Cell Viability Measurement using Hemocytometer

Trypan blue is a vital stain used to selectively color dead tissues or cells blue. It is a diazo dye. Live cells or tissues with intact cell membranes are not colored  Since cells are very selective in the compounds that pass through the membrane, in a viable cell Trypan blue is not absorbed; however, it traverses the membrane in a dead cell. Hence, dead cells are shown as a distinctive blue color under a microscope. Since live cells are excluded from staining, this staining method is also described as a Dye Exclusion Method.

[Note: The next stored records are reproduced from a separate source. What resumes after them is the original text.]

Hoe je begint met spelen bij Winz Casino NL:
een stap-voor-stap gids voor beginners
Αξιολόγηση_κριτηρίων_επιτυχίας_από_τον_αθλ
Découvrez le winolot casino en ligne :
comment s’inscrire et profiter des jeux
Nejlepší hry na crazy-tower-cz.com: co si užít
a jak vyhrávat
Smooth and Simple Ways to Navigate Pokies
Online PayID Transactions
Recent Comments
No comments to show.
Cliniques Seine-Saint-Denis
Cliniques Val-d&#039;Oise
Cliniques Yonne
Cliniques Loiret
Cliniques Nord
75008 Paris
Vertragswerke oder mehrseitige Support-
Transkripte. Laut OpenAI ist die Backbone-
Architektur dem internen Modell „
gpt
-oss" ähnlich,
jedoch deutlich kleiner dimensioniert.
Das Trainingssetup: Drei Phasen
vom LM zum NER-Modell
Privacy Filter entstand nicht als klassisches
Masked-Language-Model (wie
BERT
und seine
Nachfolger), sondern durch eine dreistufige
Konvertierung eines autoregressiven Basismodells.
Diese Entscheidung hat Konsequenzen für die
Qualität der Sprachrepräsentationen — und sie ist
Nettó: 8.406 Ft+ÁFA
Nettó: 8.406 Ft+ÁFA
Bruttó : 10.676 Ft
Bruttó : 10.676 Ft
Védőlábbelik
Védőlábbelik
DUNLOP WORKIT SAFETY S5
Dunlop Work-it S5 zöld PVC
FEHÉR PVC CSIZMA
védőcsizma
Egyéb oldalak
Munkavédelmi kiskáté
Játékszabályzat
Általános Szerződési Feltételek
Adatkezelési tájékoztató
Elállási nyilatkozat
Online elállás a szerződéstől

Procedure for calculating cell count and % viability of  BHK-21 cell line

1. 100uL of the BHK-21 cell suspension was aseptically transferred into an eppendorf tube inside laminar air flow unit.
2. Mix the cell suspension with 100 uL of Trypan Blue.
3. Fill the haemocytometer chamber with the cell suspension and observe under phase contrast microscope in 10X magnification.
4. Count the cells in each of the four grids bordered by triple lines on any two side of the square.
5. the percentage of vialbility can be calculated using the formula

% viability = (No of viable cells / Total no of cells) * 100

Cell Concentration 

Number of cells/ml = Average number of cells/grid x Dilution factor x 10^4.

=24.75 * 2 * 10^4

= 4.9*10^5

% viability = (No of viable cells / Total no of cells) * 100

% viability = (24.75/ 27.75) * 100 = 89.18%

Tips for Accurate Counting

• Homogenize Sample: Ensure the cell suspension is well-mixed to avoid clumping or uneven distribution.
• Avoid Overfilling: Do not overfill the chamber, as this can lead to inaccurate counts.
• Count Multiple Squares: Increase accuracy by counting cells in multiple squares and averaging the results.
• Stain Cells: Use viability stains like Trypan Blue to differentiate between live and dead cells.

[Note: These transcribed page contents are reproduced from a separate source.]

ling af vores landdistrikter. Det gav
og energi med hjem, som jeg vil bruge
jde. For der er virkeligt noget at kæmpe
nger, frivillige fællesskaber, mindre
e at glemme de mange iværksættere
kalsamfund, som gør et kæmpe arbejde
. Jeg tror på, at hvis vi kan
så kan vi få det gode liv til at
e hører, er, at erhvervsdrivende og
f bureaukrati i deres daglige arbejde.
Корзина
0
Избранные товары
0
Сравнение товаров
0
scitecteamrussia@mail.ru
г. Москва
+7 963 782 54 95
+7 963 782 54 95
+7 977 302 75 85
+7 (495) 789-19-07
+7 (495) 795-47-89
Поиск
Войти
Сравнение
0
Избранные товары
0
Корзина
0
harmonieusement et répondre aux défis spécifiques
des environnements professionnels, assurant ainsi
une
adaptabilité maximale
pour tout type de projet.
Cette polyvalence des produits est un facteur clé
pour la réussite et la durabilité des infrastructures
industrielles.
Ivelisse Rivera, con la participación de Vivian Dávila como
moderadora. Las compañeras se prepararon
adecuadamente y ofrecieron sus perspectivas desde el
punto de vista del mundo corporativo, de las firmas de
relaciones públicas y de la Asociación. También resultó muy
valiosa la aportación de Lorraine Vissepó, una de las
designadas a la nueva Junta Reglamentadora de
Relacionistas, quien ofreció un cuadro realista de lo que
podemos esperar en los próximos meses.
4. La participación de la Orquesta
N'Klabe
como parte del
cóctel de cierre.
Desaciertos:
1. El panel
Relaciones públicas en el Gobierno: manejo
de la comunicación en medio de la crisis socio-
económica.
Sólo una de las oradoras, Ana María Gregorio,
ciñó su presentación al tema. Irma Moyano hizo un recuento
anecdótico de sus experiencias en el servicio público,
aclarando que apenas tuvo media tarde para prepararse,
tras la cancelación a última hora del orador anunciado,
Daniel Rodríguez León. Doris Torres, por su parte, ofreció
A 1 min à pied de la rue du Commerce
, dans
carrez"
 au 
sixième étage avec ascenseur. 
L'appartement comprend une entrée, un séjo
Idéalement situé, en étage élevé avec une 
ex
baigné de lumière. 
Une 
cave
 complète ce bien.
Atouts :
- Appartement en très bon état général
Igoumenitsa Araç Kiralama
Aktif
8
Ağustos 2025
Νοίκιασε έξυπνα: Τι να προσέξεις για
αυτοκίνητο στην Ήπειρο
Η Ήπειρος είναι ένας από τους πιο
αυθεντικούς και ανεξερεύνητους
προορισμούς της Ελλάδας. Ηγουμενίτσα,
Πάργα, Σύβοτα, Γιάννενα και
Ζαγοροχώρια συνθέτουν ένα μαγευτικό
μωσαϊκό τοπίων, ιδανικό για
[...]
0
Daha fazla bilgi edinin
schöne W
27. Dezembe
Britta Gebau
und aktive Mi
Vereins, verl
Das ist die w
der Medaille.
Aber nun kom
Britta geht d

Commercial and Clinical Relevance

1. Research Laboratories:
   • Cell Culture Monitoring: Ensuring optimal cell density for experiments.
   • Tissue Engineering: Accurate cell counts are vital for scaffold seeding and growth studies.
2. Clinical Diagnostics:
   • Hematology: Counting blood cells for diagnosing conditions like anemia or infections.
   • Cancer Research: Assessing tumor cell concentrations in samples.
3. Biotechnology:
   • Bioprocessing: Monitoring microbial populations in fermentation processes.
   • Pharmaceuticals: Ensuring cell line consistency for drug production.